Pero la relación no siempre fue así. De niño, Nolli lo ignoraba. “Cuando yo era chico nunca me quiso. Pensaba que yo era hijo de otra persona, pero con el pasar de los años, cuando me empecé a parecer a él, sincronizamos”.

-¿Pensó alguna vez en seguir los pasos de su padre?
-Si yo hubiese tomado el negocio de mi padre, hoy sería multimillonario. Pero habría hecho las cosas extremadamente limpias, nada ilegal. Quiero aclarar que mi papá nos dejó  absolutamente con nada, cosa que es buena. Porque cuando se habla del tesoro de la familia Nolli, si lo abren, no hay nada. Sólo unos hijos que se criaron a la deriva y con el estigma de ser Nolli.

-¿Y cuál cree que era su destino en ese ambiente?
-Si yo me victimizara y fuese alguien de mente mediocre o  básica, tendría la mejor justificación para haber sido narcotraficante, mafioso o asesino. Pero elegí ser otra persona.

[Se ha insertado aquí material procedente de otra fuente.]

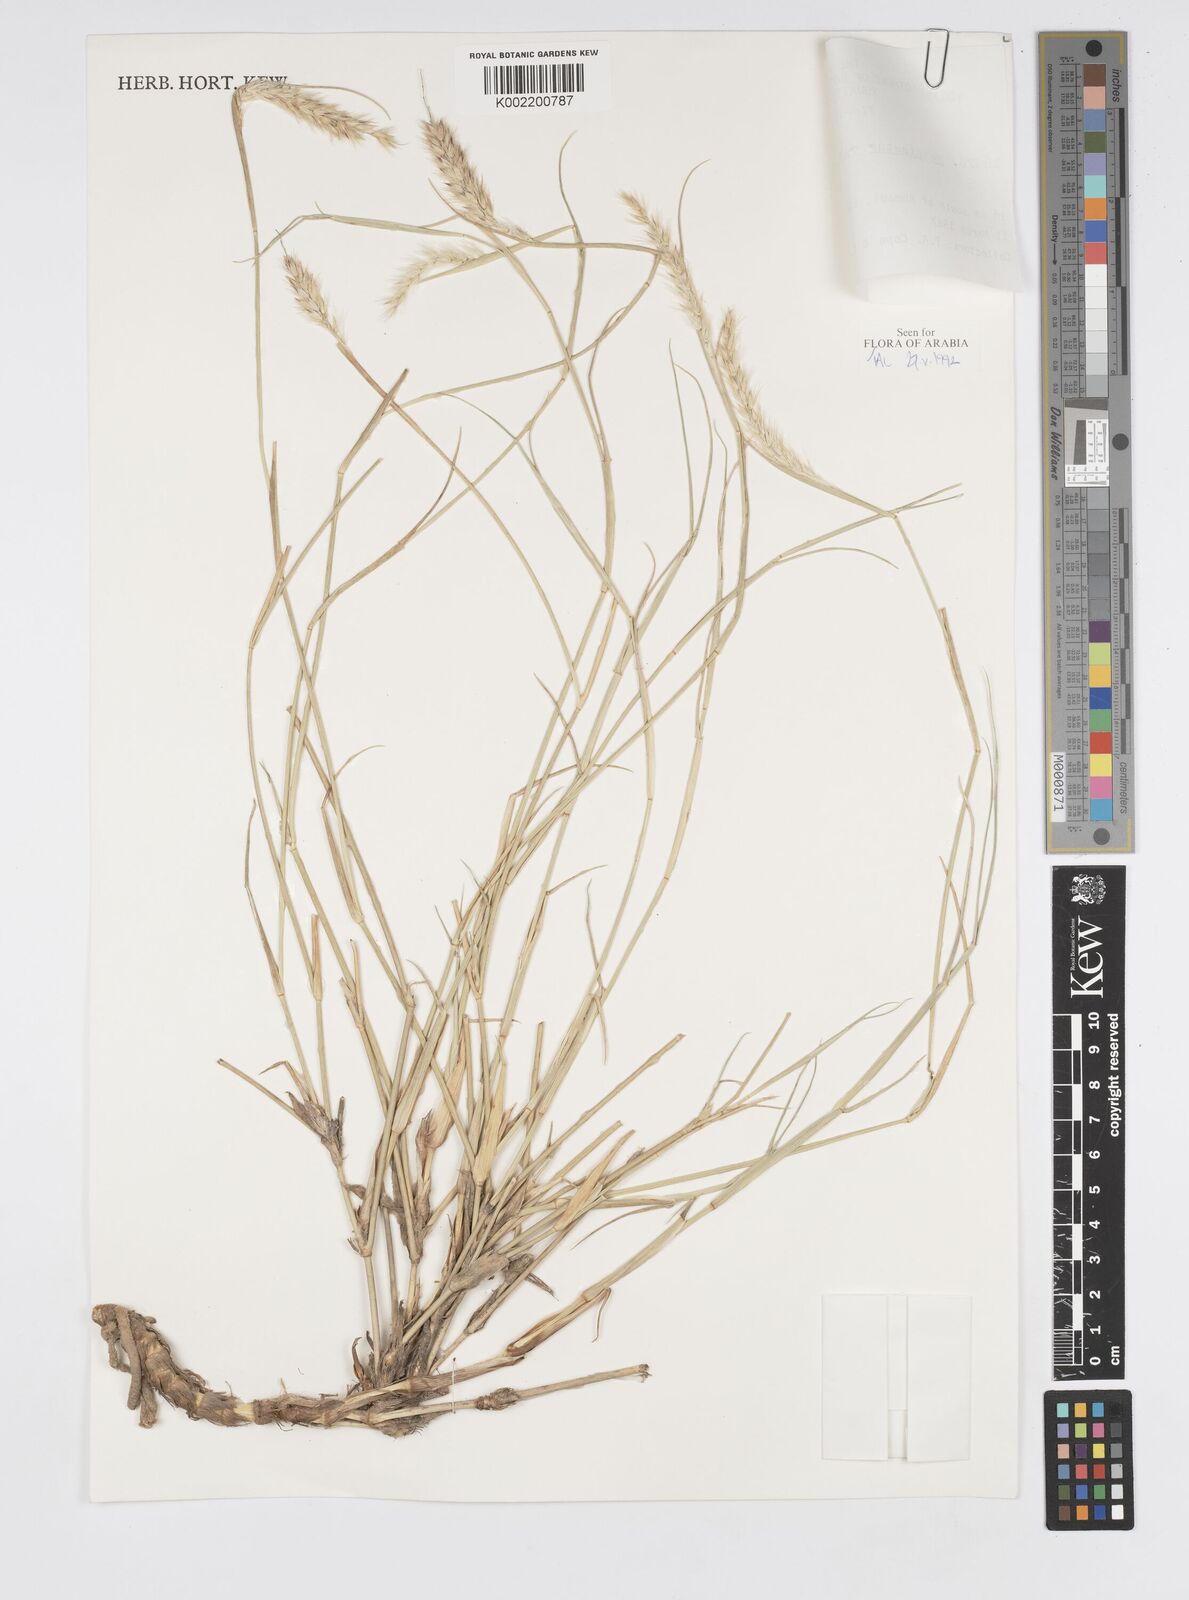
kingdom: Plantae
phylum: Tracheophyta
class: Liliopsida
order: Poales
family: Poaceae
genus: Cenchrus
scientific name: Cenchrus divisus
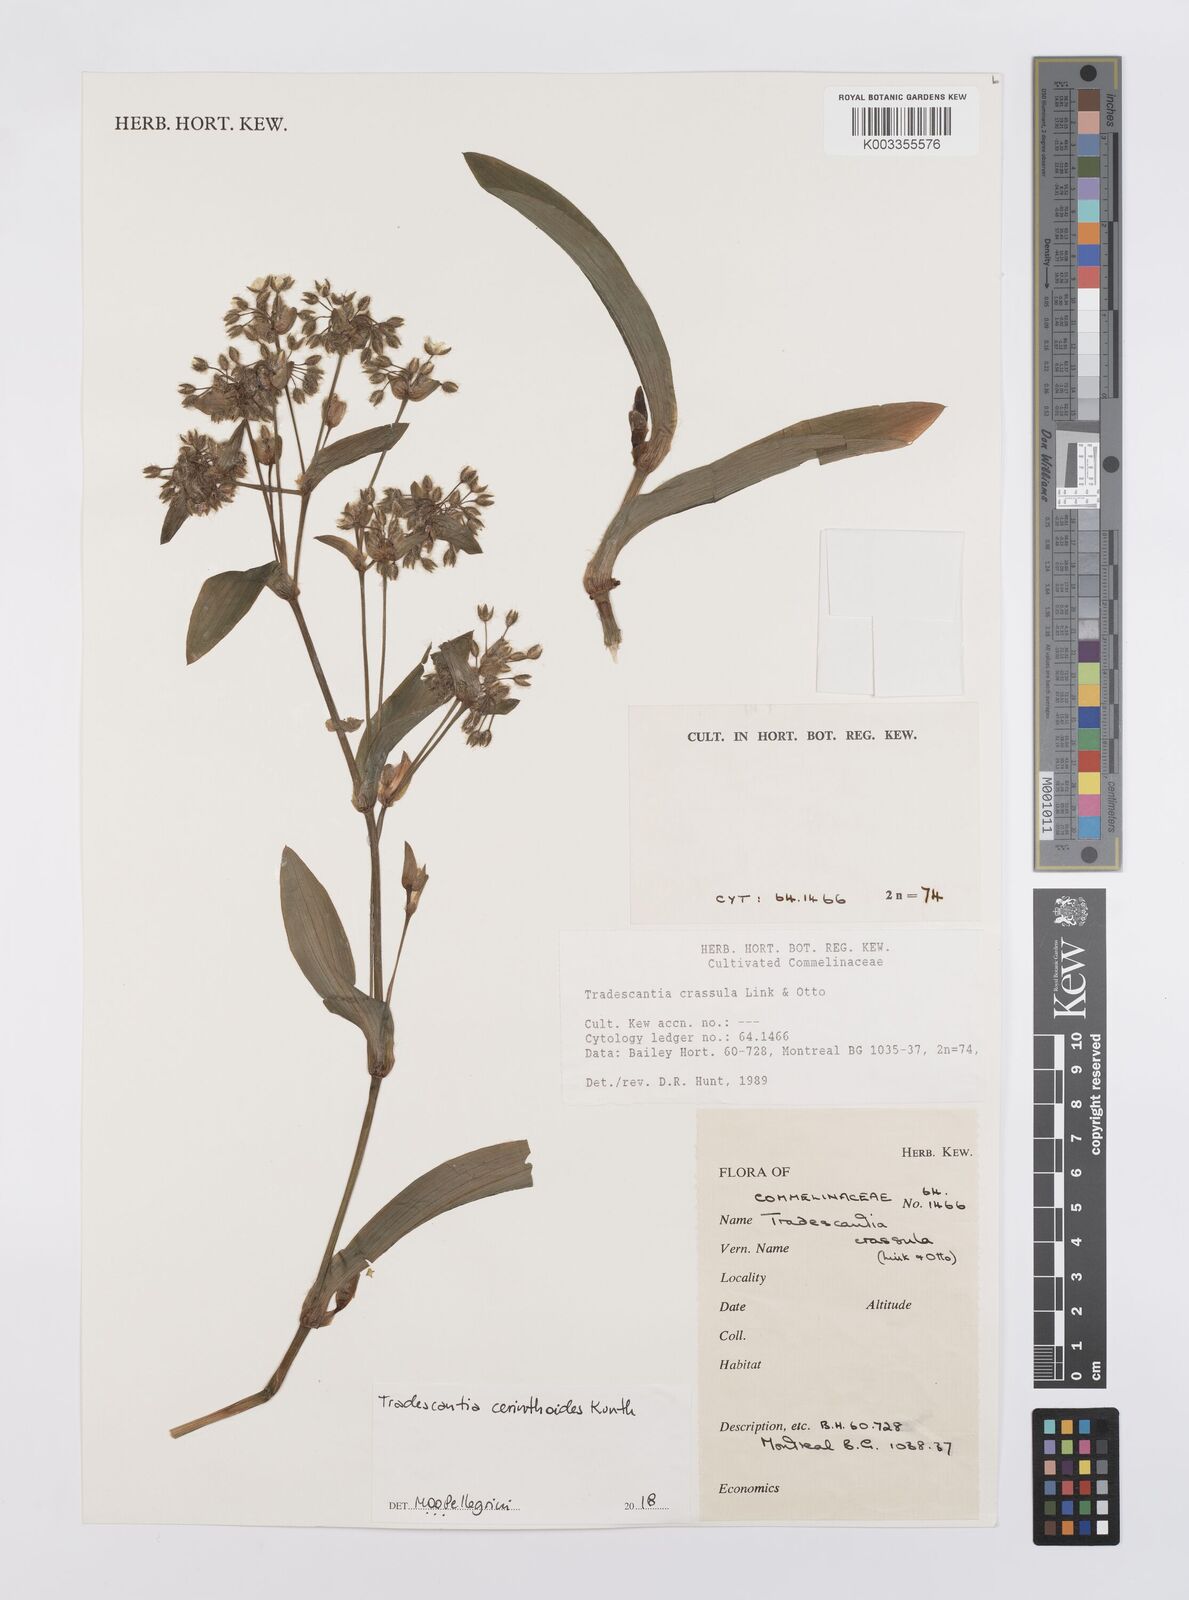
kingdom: Plantae
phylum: Tracheophyta
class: Liliopsida
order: Commelinales
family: Commelinaceae
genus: Tradescantia
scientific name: Tradescantia cerinthoides
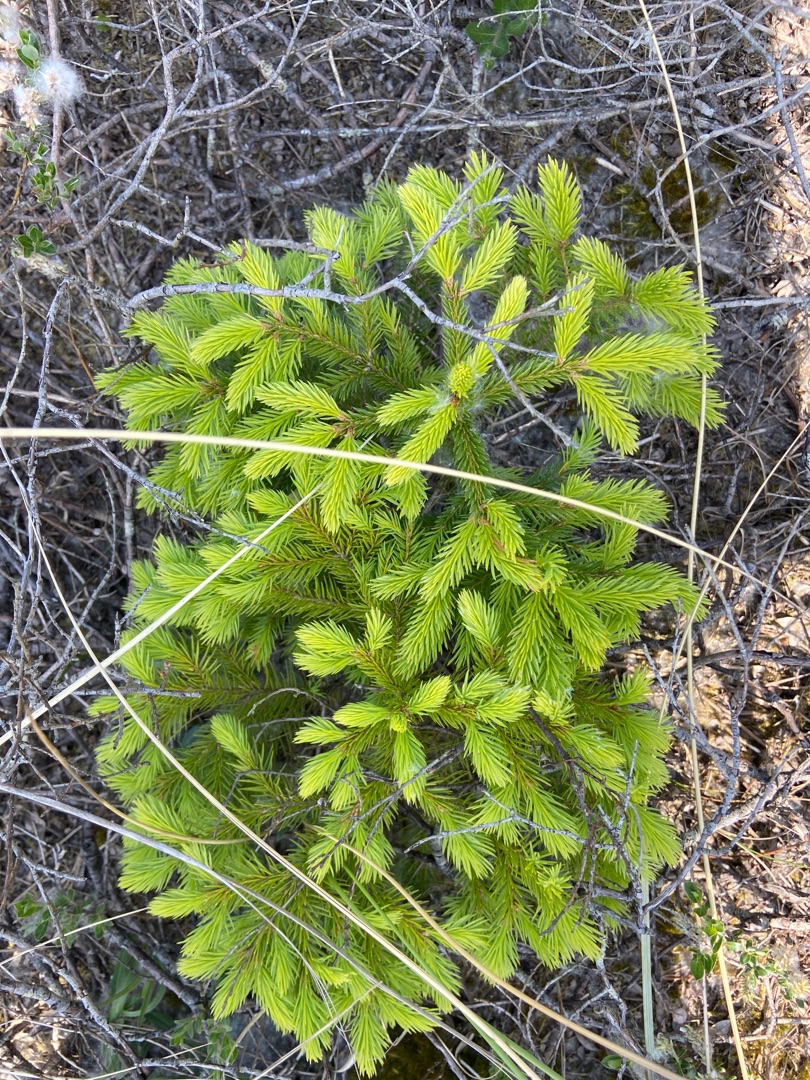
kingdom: Plantae
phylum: Tracheophyta
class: Pinopsida
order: Pinales
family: Pinaceae
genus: Picea
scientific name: Picea abies
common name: Rød-gran
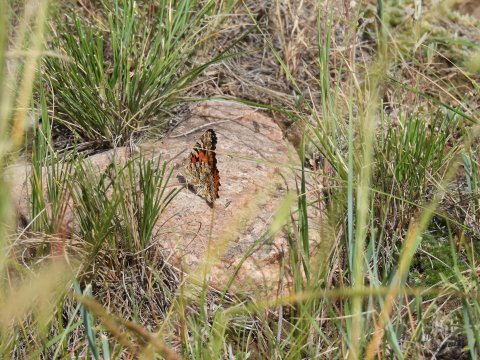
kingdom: Animalia
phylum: Arthropoda
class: Insecta
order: Lepidoptera
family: Nymphalidae
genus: Vanessa
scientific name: Vanessa cardui
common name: Painted Lady
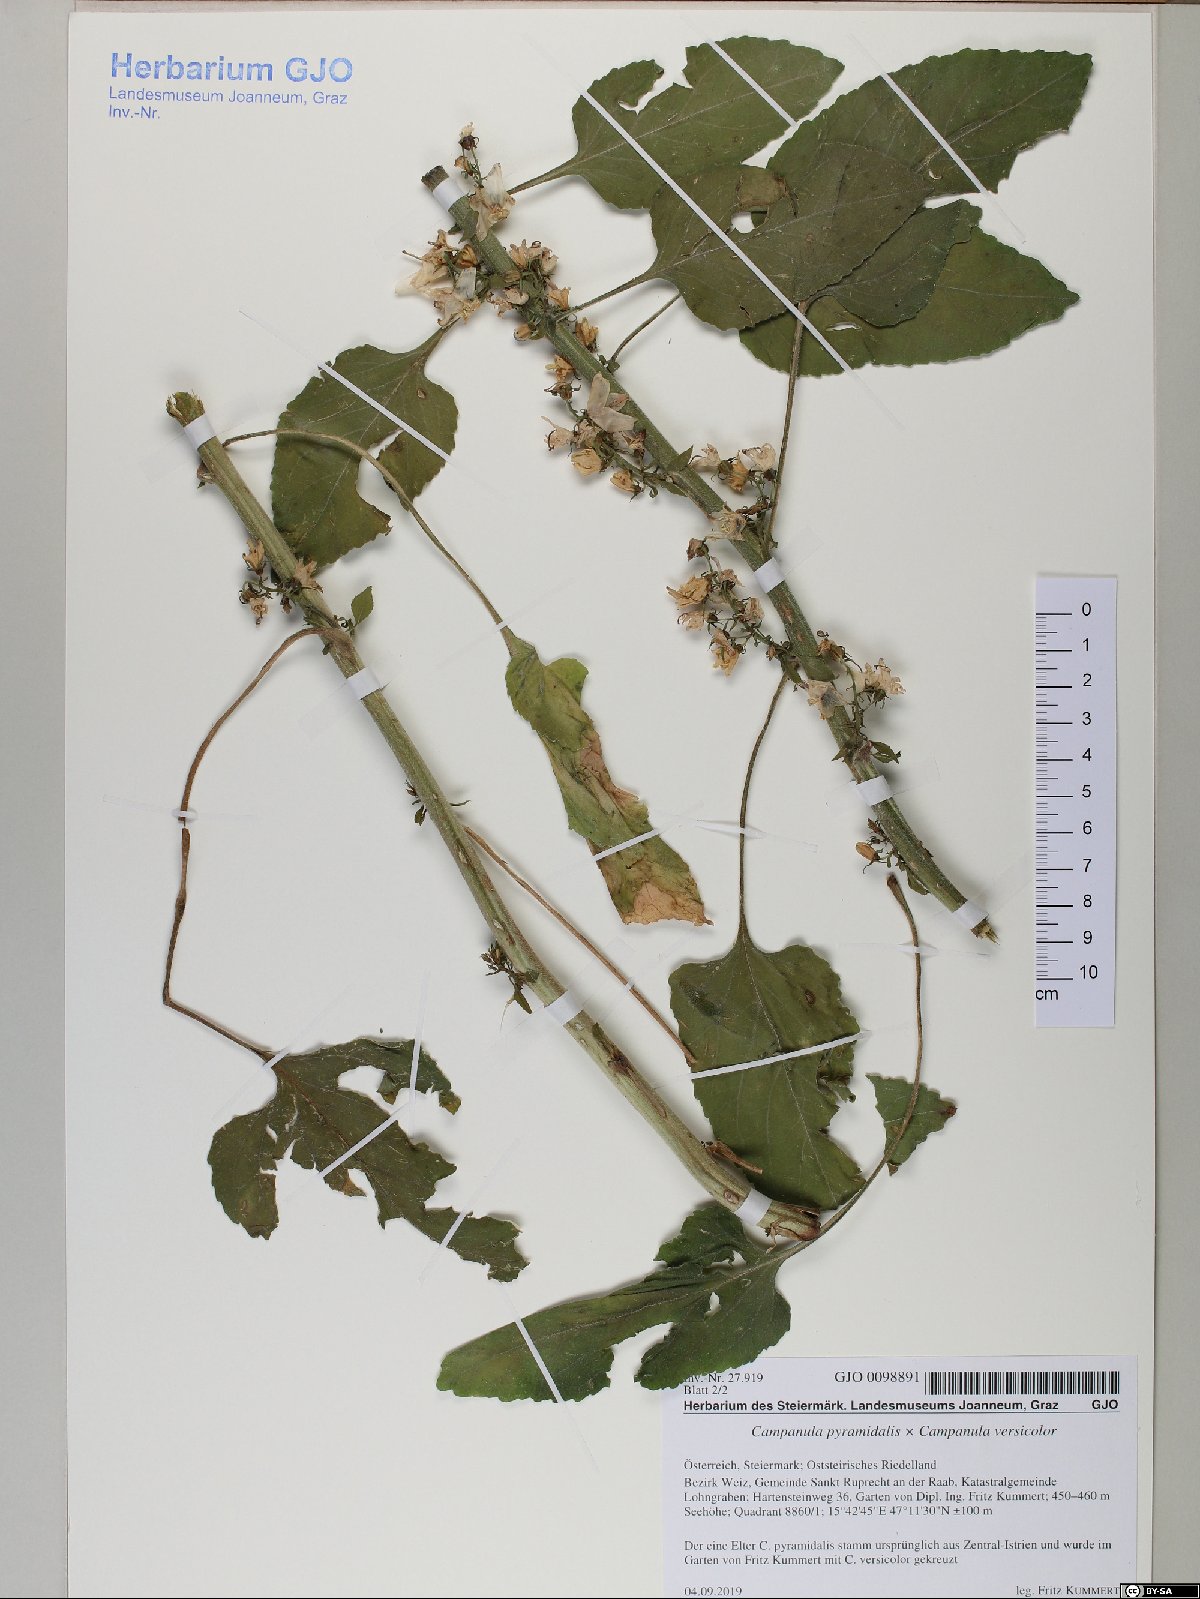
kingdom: Plantae
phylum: Tracheophyta
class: Magnoliopsida
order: Asterales
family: Campanulaceae
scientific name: Campanulaceae
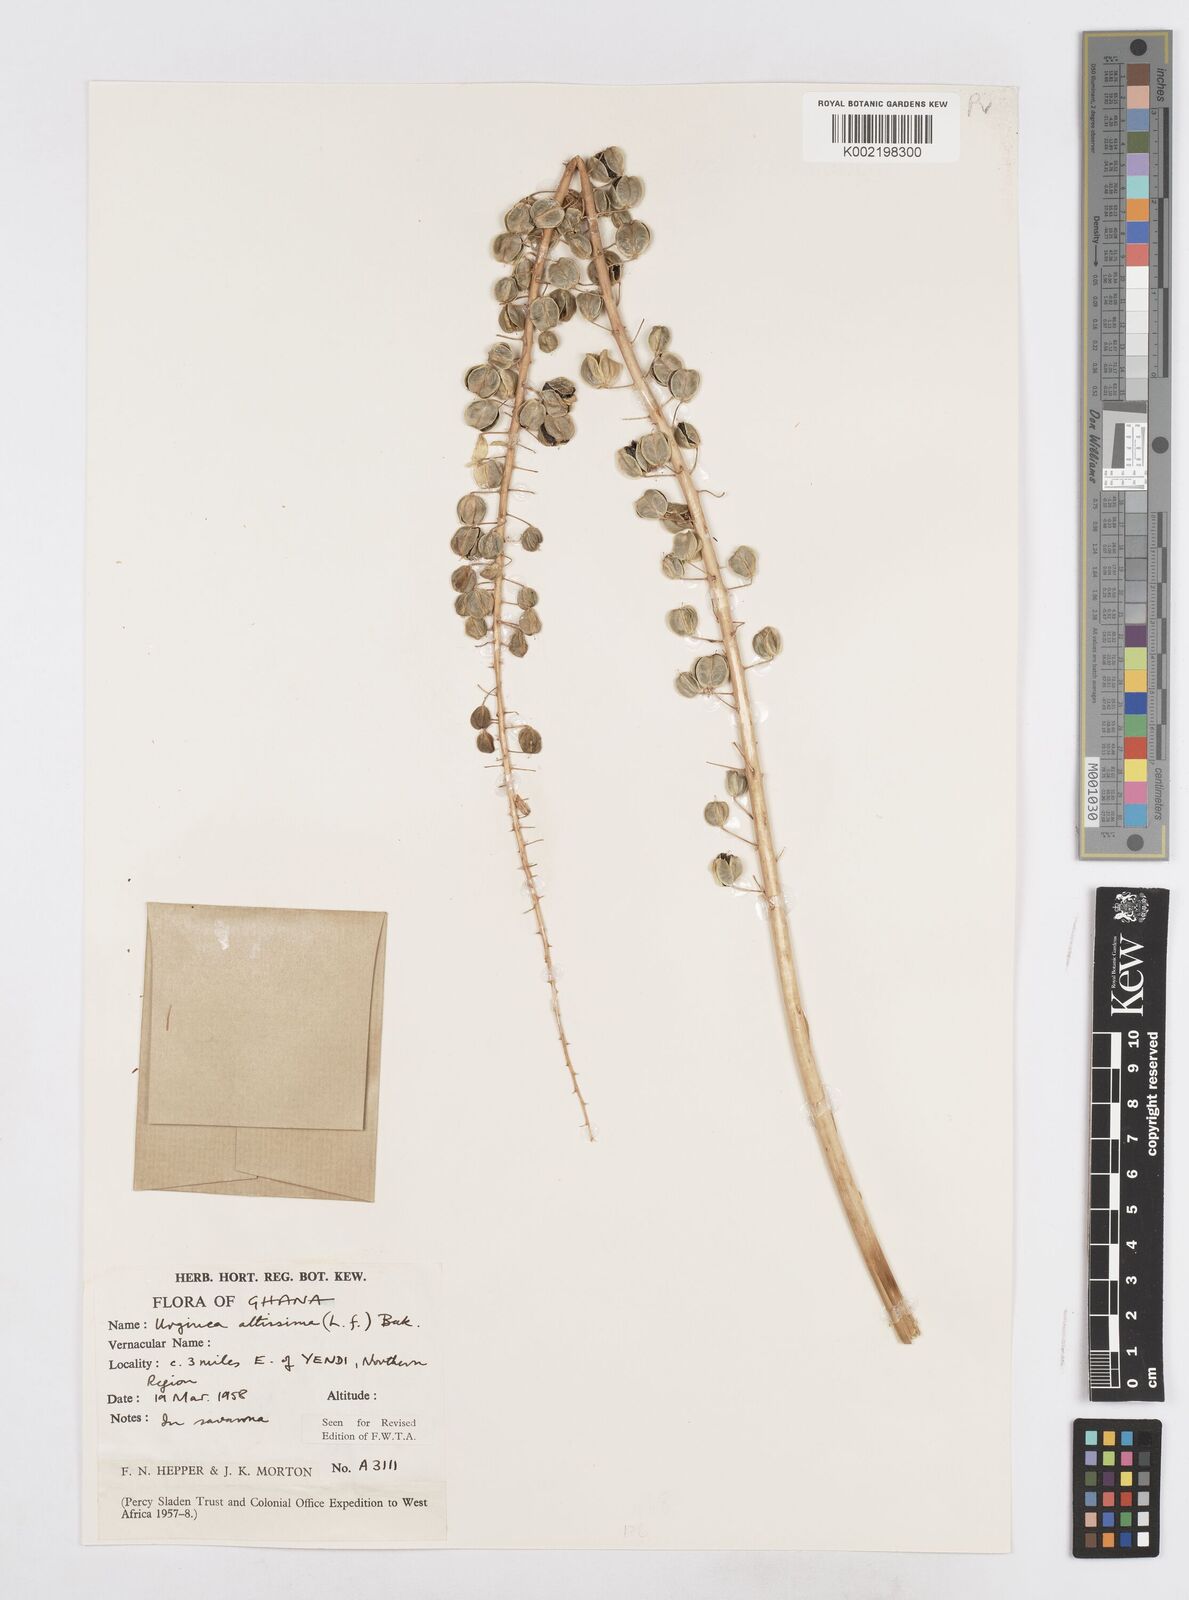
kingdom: Plantae
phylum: Tracheophyta
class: Liliopsida
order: Asparagales
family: Asparagaceae
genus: Drimia
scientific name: Drimia altissima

Y añade: “La resiliencia ha sido muy fuerte en mi vida. Logro que mi sufrimiento se vuelva en cosas positivas, en aprendizaje. Me gusta entregar cariño a la gente, entrar  a un negocio y saludar a las personas, mirarlas a la cara. Si en una plaza veo sentado a un anciano, me acerco a conversarle. Siento que eso limpia un poco esa sensación que tengo: el recuerdo de un niño que sufrió mucho y al que con el tiempo le he entregado amor”.